• **Action item**
Repeat the records below exactly, leaving out any pictures.

• **Input data**

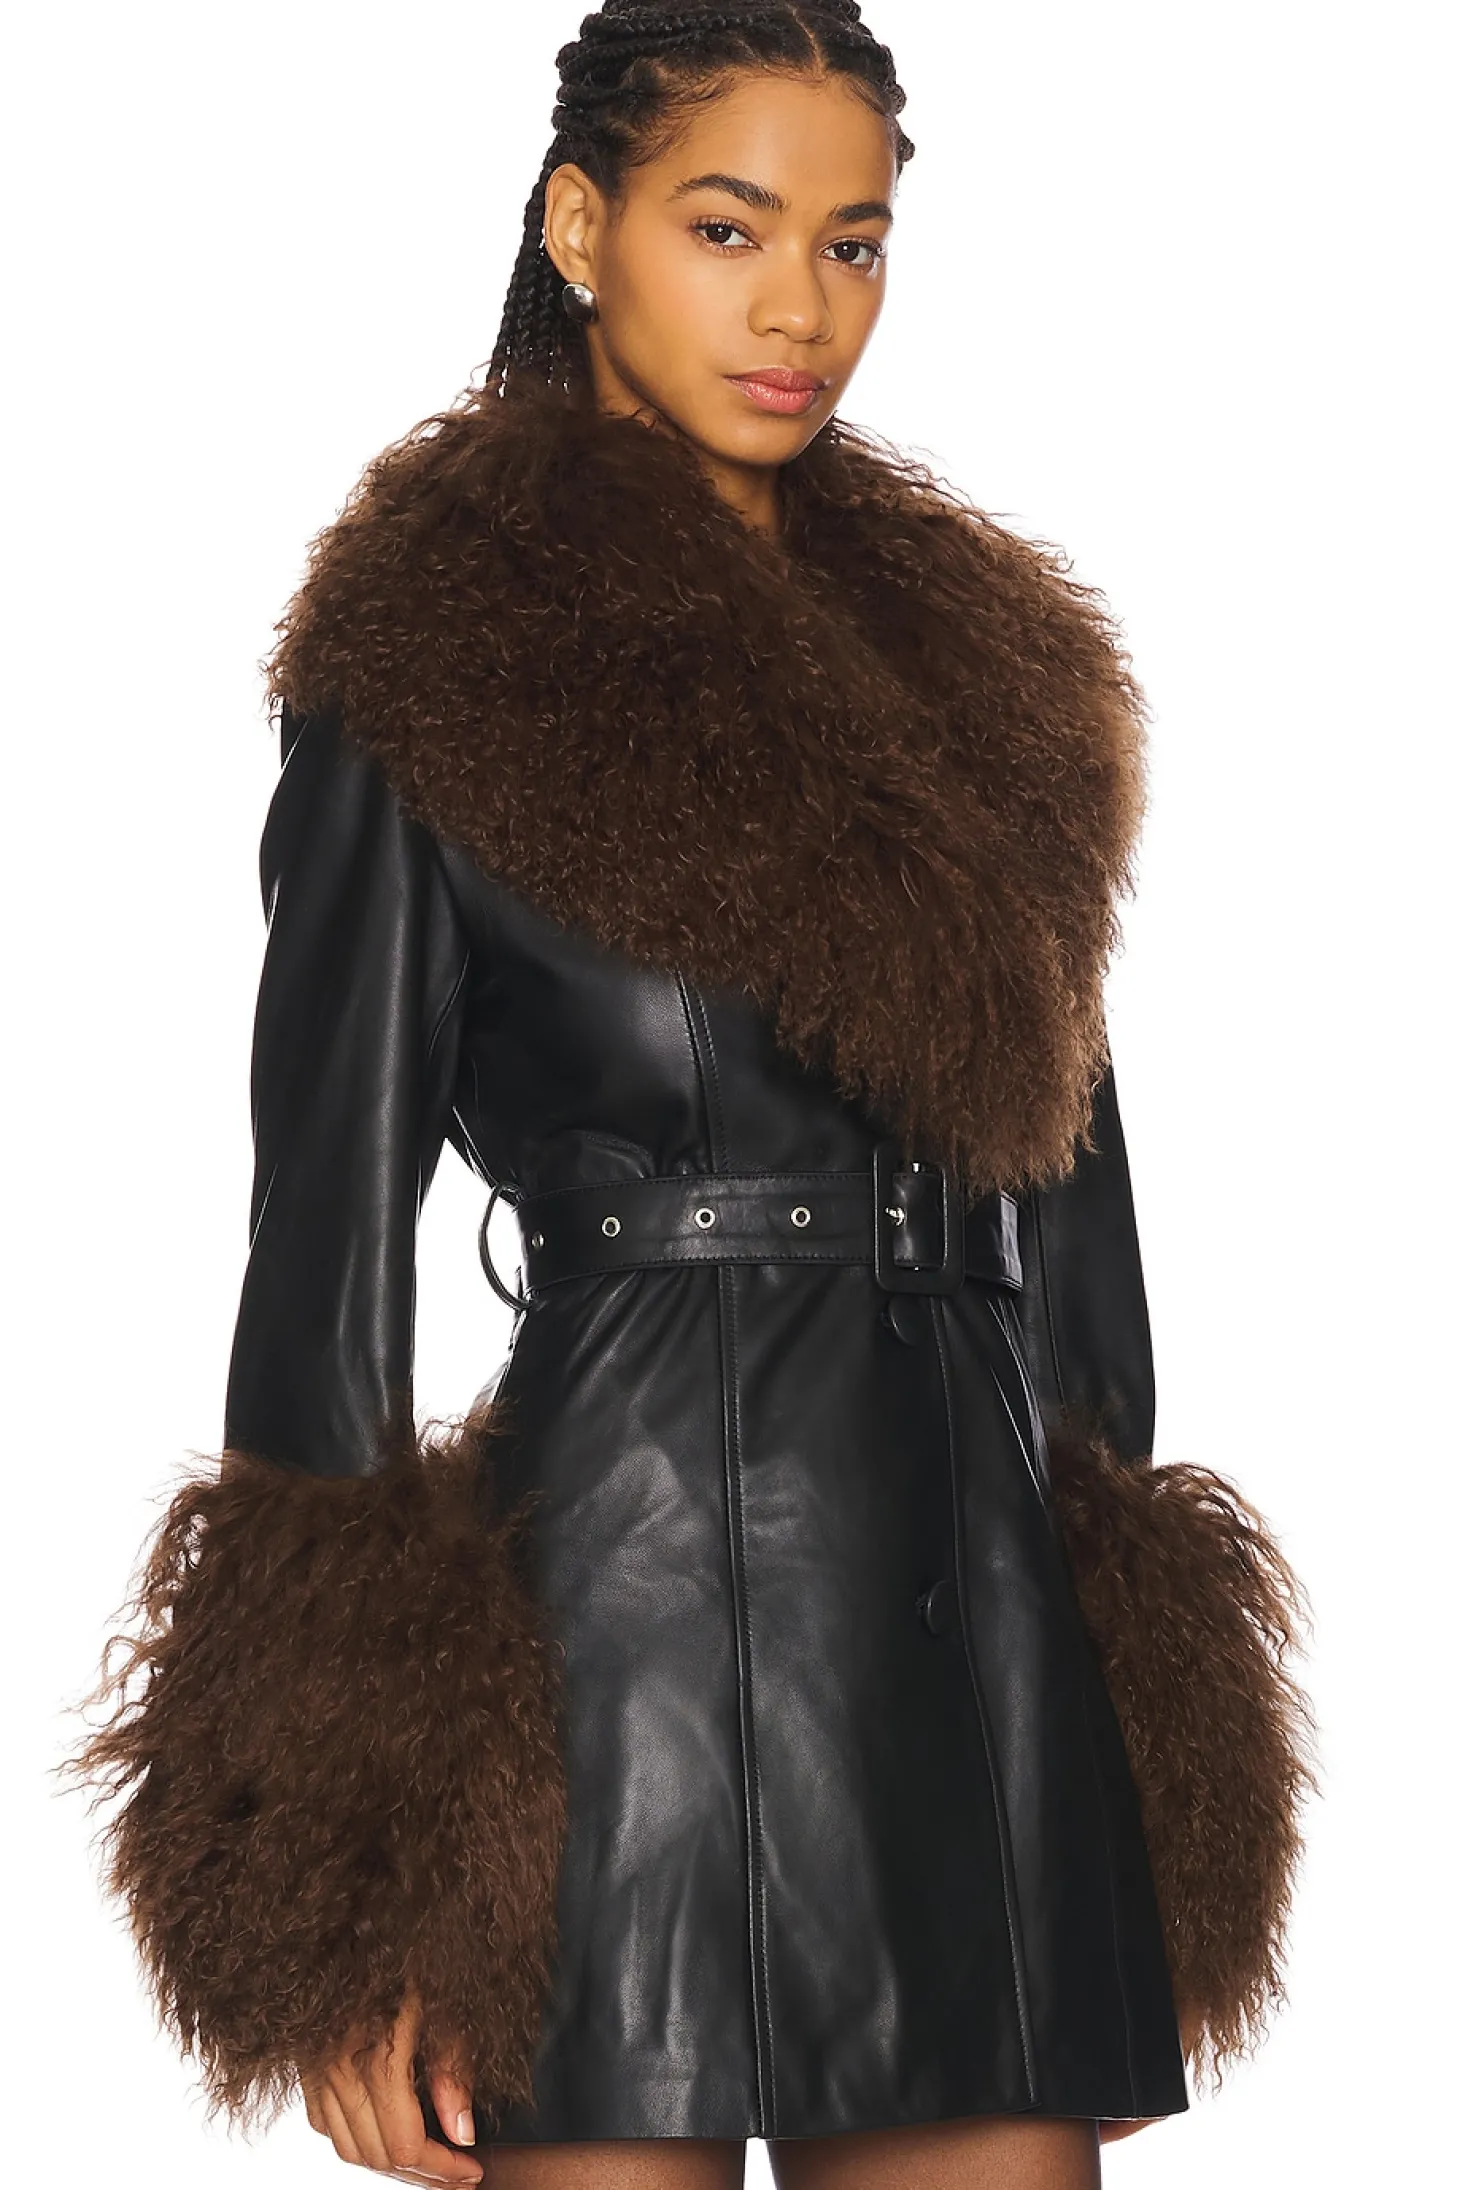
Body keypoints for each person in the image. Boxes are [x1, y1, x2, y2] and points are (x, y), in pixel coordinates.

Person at [65, 5, 1316, 2187]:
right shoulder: (434, 662)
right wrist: (347, 1886)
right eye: (726, 227)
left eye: (853, 242)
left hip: (975, 1637)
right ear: (582, 227)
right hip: (621, 1626)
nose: (797, 307)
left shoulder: (984, 683)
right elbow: (320, 1276)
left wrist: (1135, 1801)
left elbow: (1078, 1232)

• **Solution below**
Body keypoints for each person in the image. Boxes are [x1, y1, x2, y2] and points are (x, y), in pixel coordinates.

Person at [65, 5, 1316, 2187]:
right shoulder: (434, 662)
right wrist: (347, 1886)
right eye: (726, 227)
left eye: (853, 242)
left hip: (975, 1637)
right ear: (582, 227)
right hip: (621, 1626)
nose: (797, 307)
left shoulder: (984, 683)
right elbow: (320, 1276)
left wrist: (1135, 1801)
left elbow: (1078, 1232)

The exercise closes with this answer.